REQUIRED TASK >> Using the biography of Austin H. Patterson, explain in one to three sentences what in the text supports describing him as a Democratic Party politician from New Jersey.

EXTRACT >>
--- BEGIN ---

= Austin H. Patterson =

American politician (??–1905)

Austin H. Patterson (died June 5, 1905) was an American Democratic Party politician from New Jersey, who served on the Howell Township Committee, the Monmouth County, New Jersey Board of Chosen Freeholders and the New Jersey State Assembly.

==Biography==
Patterson was born in Monmouth County and was a builder in Blue Ball, now Adelphia, Howell Township. Among his projects was the Monmouth County Court House.

Elected as a Democrat to the State Assembly in 1857, Patterson served through 1860; that year he was elected Speaker of the Assembly.

Patterson fought in the American Civil War and was captain of Company A of the 14th New Jersey Regiment. He would subsequently serve as a staff officer of the First Army Corps, Army of the Potomac; after two years in the Army of the Potomac Patterson was promoted to major of the Thirty Fifth New Jersey Volunteers. He retired from military service with the rank of colonel.

--- END ---

INFORMATION GIVEN >>

--- BEGIN ---

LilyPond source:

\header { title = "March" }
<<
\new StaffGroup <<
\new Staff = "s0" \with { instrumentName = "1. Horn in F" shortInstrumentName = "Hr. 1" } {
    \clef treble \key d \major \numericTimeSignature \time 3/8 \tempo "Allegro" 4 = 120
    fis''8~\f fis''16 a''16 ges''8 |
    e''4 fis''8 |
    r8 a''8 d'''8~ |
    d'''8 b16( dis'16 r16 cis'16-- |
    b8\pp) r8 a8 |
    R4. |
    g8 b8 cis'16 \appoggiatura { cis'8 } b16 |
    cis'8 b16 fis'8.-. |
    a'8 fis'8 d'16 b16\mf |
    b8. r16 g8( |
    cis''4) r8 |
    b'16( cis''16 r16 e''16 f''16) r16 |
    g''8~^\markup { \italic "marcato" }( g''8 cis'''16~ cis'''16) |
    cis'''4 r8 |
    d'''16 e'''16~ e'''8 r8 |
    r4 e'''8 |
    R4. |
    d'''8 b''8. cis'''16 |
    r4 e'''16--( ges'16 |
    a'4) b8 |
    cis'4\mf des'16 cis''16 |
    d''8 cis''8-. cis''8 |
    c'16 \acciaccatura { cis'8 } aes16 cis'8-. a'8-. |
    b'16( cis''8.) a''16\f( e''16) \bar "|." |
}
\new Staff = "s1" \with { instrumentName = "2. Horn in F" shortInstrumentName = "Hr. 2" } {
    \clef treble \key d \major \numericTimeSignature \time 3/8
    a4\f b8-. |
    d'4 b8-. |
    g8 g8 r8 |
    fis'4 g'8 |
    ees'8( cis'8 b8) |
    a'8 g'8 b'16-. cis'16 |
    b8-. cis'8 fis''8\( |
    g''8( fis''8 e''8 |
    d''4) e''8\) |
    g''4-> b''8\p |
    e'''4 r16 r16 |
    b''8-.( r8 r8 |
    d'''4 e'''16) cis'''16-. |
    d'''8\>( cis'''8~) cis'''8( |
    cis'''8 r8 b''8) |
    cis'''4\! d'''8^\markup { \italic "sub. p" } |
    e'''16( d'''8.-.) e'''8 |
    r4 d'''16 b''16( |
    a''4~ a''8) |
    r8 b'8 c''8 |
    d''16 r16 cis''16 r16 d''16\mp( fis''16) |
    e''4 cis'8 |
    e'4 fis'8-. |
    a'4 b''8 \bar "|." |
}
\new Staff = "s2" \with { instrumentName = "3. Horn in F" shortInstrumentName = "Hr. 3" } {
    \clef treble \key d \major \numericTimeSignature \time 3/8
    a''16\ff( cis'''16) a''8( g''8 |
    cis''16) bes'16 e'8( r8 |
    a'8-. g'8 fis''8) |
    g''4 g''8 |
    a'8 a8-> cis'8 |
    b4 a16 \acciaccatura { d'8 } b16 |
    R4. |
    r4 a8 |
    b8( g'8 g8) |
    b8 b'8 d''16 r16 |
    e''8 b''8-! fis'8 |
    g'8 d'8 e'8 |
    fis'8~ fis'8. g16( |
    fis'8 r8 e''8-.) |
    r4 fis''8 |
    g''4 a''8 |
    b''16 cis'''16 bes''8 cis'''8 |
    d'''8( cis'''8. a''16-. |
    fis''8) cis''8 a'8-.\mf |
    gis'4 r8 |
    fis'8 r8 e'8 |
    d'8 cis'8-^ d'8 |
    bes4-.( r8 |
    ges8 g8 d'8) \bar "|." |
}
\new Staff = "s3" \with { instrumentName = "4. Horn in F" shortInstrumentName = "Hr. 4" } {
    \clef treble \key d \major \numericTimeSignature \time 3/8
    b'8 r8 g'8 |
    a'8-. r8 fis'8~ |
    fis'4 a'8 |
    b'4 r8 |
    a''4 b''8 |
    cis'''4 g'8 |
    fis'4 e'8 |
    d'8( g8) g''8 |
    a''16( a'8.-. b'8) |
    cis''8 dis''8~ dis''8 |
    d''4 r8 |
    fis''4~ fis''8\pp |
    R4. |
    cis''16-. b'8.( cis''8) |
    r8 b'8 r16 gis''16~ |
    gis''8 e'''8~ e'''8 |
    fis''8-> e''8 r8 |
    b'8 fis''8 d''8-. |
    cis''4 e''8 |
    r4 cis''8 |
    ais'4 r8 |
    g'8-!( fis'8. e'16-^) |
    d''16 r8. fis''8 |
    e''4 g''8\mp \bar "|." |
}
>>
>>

--- END ---
--- BEGIN ---

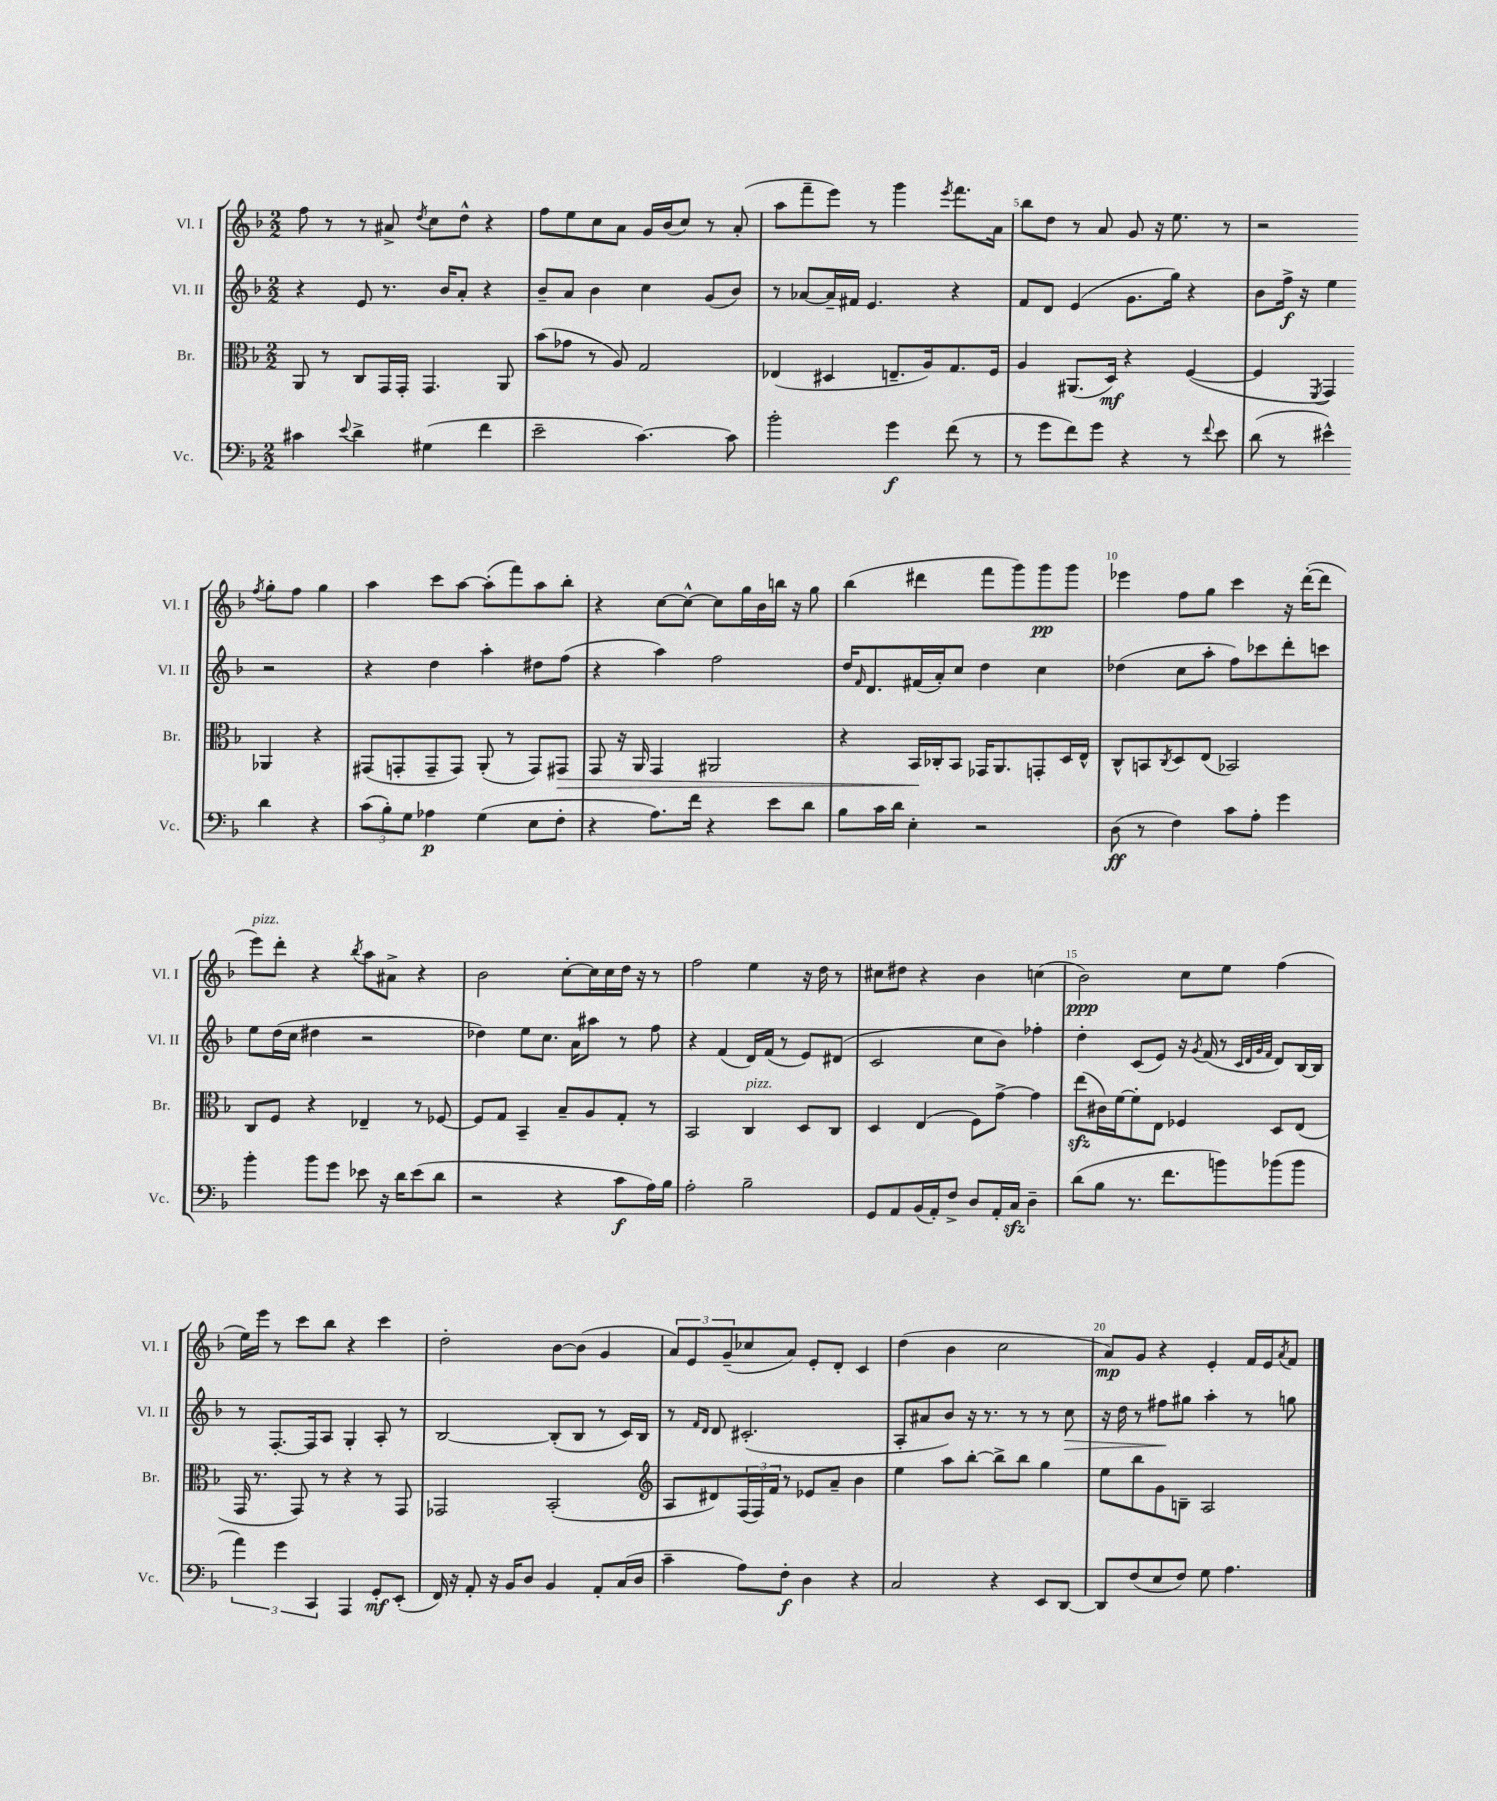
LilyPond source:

--- END ---

TASK ANSWER >> Patterson was born in Monmouth County and was elected as a Democrat to the New Jersey State Assembly in 1857. He served there through 1860 and was elected Speaker that year. He also served on the Howell Township Committee and the Monmouth County Board of Chosen Freeholders.